Chapter 1
@WisteriaWeekly:Summer beans are in, y’all. Stop by Bea’s for your side dish starters and gossip updates. #ShopLocal #SnapBeansAndSnaps
@OldManRutherforton:If your potatoes don’t fight back when you mash ’em, they ain’t fresh. Get to Bea’s. #RutherfortonReviews
@WisteriaGeneralStore:Picked up my beans and potatoes. Forgot milk. Again. See y’all tomorrow. #SecondTripClub
@PastorNateNHC:Saw Bea singing hymns to her beans again. Not saying it’s why they taste better, but I’m not saying it’s not. #BlessTheBeans #SmallTownJoy
@RosemaryatThyme:Don’t forget to pop by Tea Thyme for the benefit! Daphne’s promised free samples of a brand-new scone creation.
Comments:
@JackAustenPhotography:Don’t hold your breath @RosemaryatThyme. I’ve been trying to convince her of some creative baking for months and she’s been stubborn.
@RosemaryatThyme:Don’t worry. I’ve used the children as emotional leverage. New tastes bring new people.
@JackAustenPhotography:I think brothers should bring emotional leverage too.
@RosemaryatThyme:They usually bring the wrong kind of leverage.
Ladies did not drool over cars.
A freshly baked chocolate croissant with vanilla cream? Yes. A semolina and rosemary loaf with fresh creamery butter? Most certainly. But an electric-blue Volkswagen convertible Beetle Cabriolet with—Daphne Austen gasped—a British flag front plate?
How could she help the unbridled fascination?
Especially since her dearly departed grandmother used to own something so quintessentially British. In fact, Daphne could almost hear her granny’s voice nudging her to indulge in the visual appreciation for just a smidge longer.
Sure, Daphne was only one-quarter English, but it was a very loud fraction. Practicallyopera-singingloud.
She sighed and glanced back through the doorway of her tea shop, breathing in the comforting aroma of freshly steeped Earl Grey.
Today was no day for dillydallying—also mentally stated in her granny’s voice. Daphne had a job to do. Getting carried away with some automotive miracle on Main Street didn’t fit into the schedule.
She forced her body back inside the shop, drinking in the pastel and floral loveliness all around. She’d spent the last two hours making certain every cup, saucer, serviette, and centerpiece in her Austen-inspired tea shop displayed a sense of elegance her upcoming guests deserved and adored. Hues of lavender and pink waved over café-style tables displaying girlish refinement. Dark wooden beams framed the rosebud-print wallpaper, and the shelves—lined with her glorious collection of vintage teapots—offered exactly the right amount of old-fashioned whimsy.
Tea Thyme hosted one of its largest events of the year—the late-summer benefit for the Wisteria Children’s Home. It had been Daphne’s idea and, for three years, had grown into one of the town’s most celebrated opportunities.
And this was the first year she’d hosted it without Granny.

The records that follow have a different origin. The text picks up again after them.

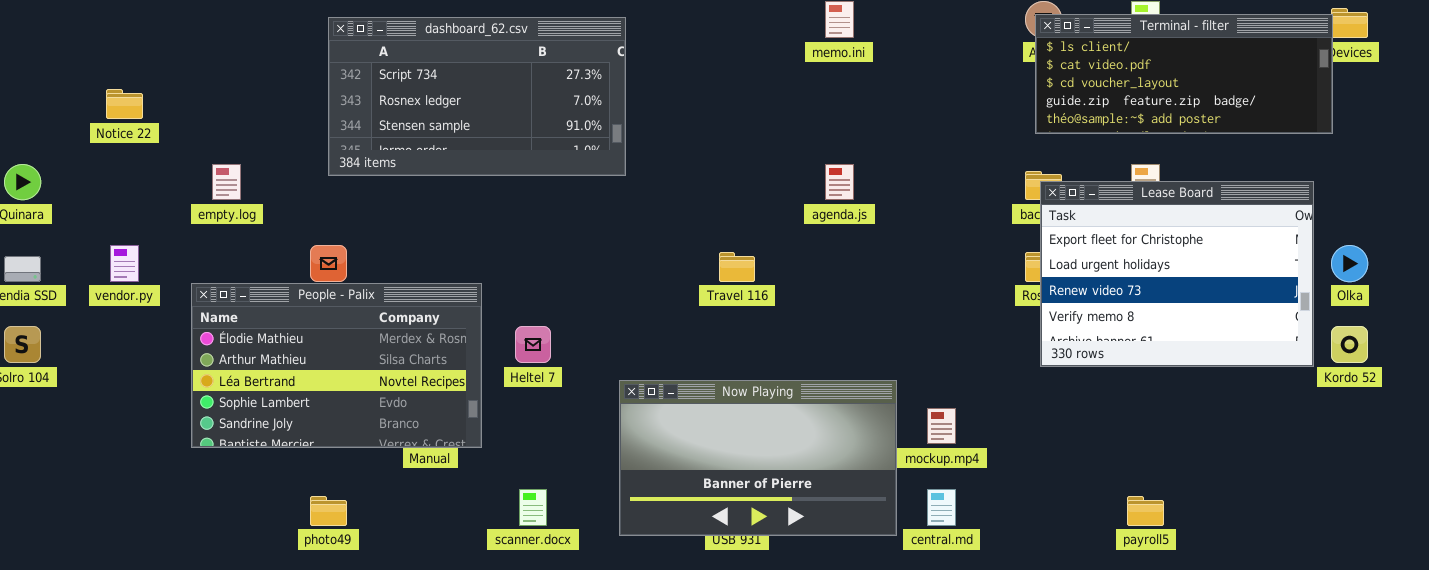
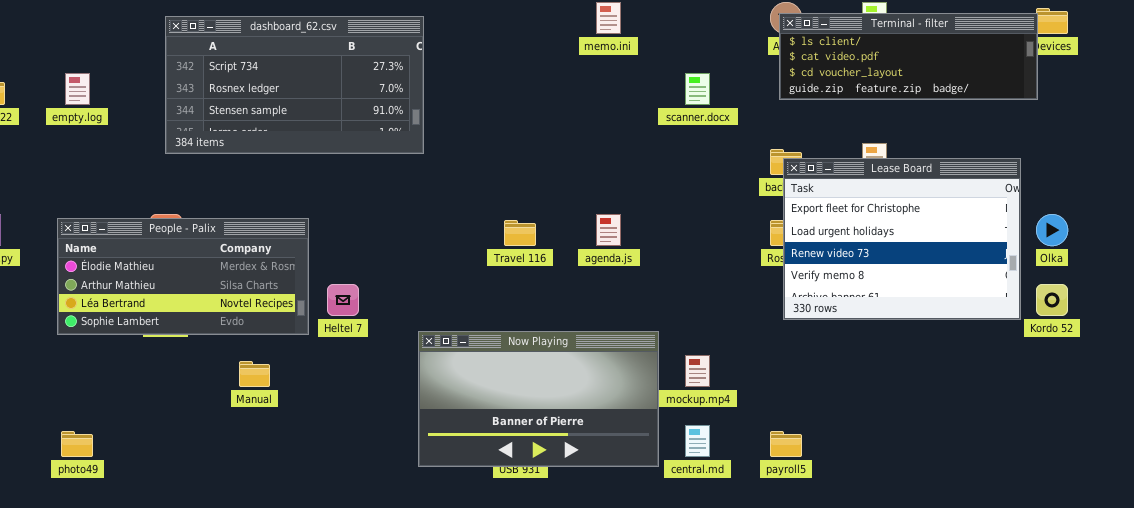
Terminal - filter: [1035,14,1333,134] -> [779,13,1038,100], resized
empty.log: [212,164,241,200] -> [65,73,90,105], moved
agenda.js: [825,164,854,200] -> [596,214,621,246], moved
People - Palix: [191,283,482,448] -> [57,218,309,335], moved, resized
scanner.docx: [519,489,547,526] -> [685,73,710,105], moved
photo49: [310,496,347,526] -> [61,431,93,457], moved
payroll5: [1127,496,1164,526] -> [770,431,802,457], moved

The idea nestled deep in Daphne’s chest, tightening with the familiar sting of grief. But not only grief. A little bit of pride and... gratitude. That she’d made it almost an entire year on her own with this little shop.
Granny’s pride and joy.
She sighed.
Speaking of pride and joy?
Daphne’s gaze flew back to the Cabriolet.
Whose car could that be? Nobody in the whole of Wisteria loved England like she did! Was it some sort of practical joke set up by her friends—she narrowed her eyes—or her brother?
Main Street offered no answers. A few people strolled along the sidewalks lined with a quirky collection of rectangular buildings, but nothing seemed out of place.
Except the car. It beckoned to her like antiques in Bryson’s Treasures down the street.
Her breaths pulsed in conflict with her plans. In half an hour fifty people (or more) would descend upon Tea Thyme and spiral business from the red to the black for this month. A necessary boost for her fledgling little anomaly-of-a-shop among the small businesses in Wisteria, North Carolina.